Les économistes disent qu’il est possible que l’inflation ait atteint son apogée, et il y a de bons signes que de nombreuses pressions à l’origine de l’inflation s’atténuent, mais il est encore difficile de prédire la voie que l’inflation suivra.

Certains des prix observés aujourd’hui, comme ceux de l’essence et des maisons, continueront probablement de baisser. Mais d’autres coûts resteront, dans le meilleur des cas.

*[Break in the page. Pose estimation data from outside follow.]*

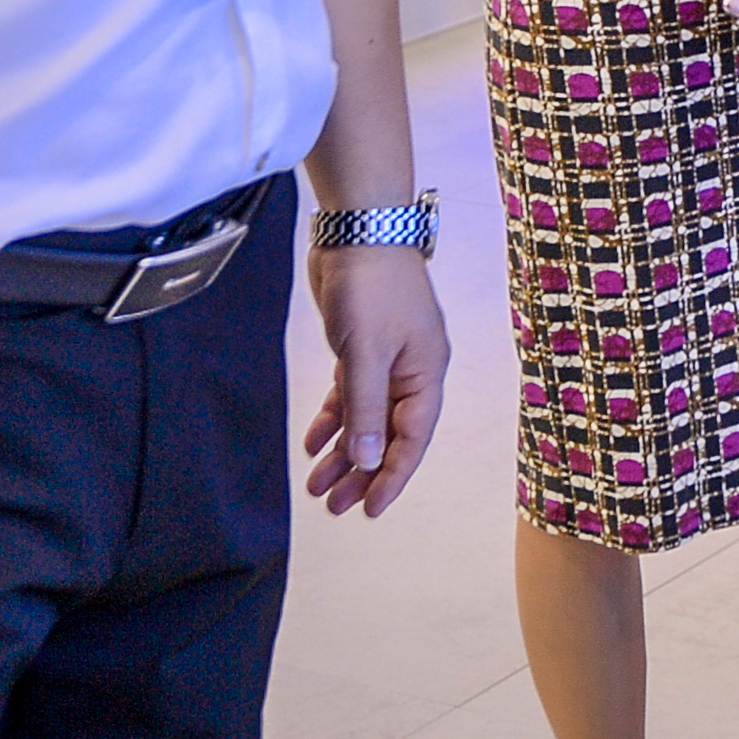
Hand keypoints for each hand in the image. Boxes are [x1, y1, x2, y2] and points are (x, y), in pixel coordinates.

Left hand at [302, 243, 448, 517]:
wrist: (358, 228)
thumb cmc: (372, 285)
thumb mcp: (366, 352)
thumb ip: (365, 408)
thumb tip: (366, 460)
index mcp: (425, 372)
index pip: (412, 438)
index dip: (392, 476)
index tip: (369, 509)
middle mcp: (412, 370)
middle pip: (389, 434)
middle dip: (362, 472)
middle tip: (334, 506)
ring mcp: (388, 358)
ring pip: (368, 418)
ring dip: (343, 451)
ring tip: (317, 485)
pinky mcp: (364, 346)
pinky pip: (352, 395)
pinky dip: (334, 419)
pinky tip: (313, 442)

“Ce que la normalisation des prix signifierait pour beaucoup d’individus, ce serait pour le bien qu’ils ont l’habitude d’acheter, qu’ils reviennent aux prix qu’ils avaient l’habitude de payer”, a déclaré Tara Sinclair, professeur d’économie à l’Université George Washington. « Mais ce n’est pas vraiment faisable. Il est beaucoup plus facile d’accepter que ces nouveaux prix plus élevés, en moyenne… sont là pour rester.

Sinclair a ajouté que la déflation – la baisse des prix – est un phénomène qui est en fait “associé à de très mauvaises performances économiques”.

“Si la Fed devait cibler la déflation, nous verrions alors des pertes d’emplois massives, un taux de chômage élevé”, a-t-elle déclaré. “C’est tout simplement un coût trop élevé à payer.”

Le processus de maîtrise de l’inflation est désagréable. Moins de gens peuvent se permettre d’acheter des maisons ou de nouvelles voitures, et les entreprises ont moins d’argent pour se développer. Mais la baisse de l’inflation est nécessaire pour que l’économie revienne à un équilibre sain entre l’offre et la demande, a déclaré Sinclair.

“Nous devrons peut-être endurer ce médicament douloureux maintenant afin de remettre l’économie sur de bonnes bases à long terme”, a-t-elle déclaré.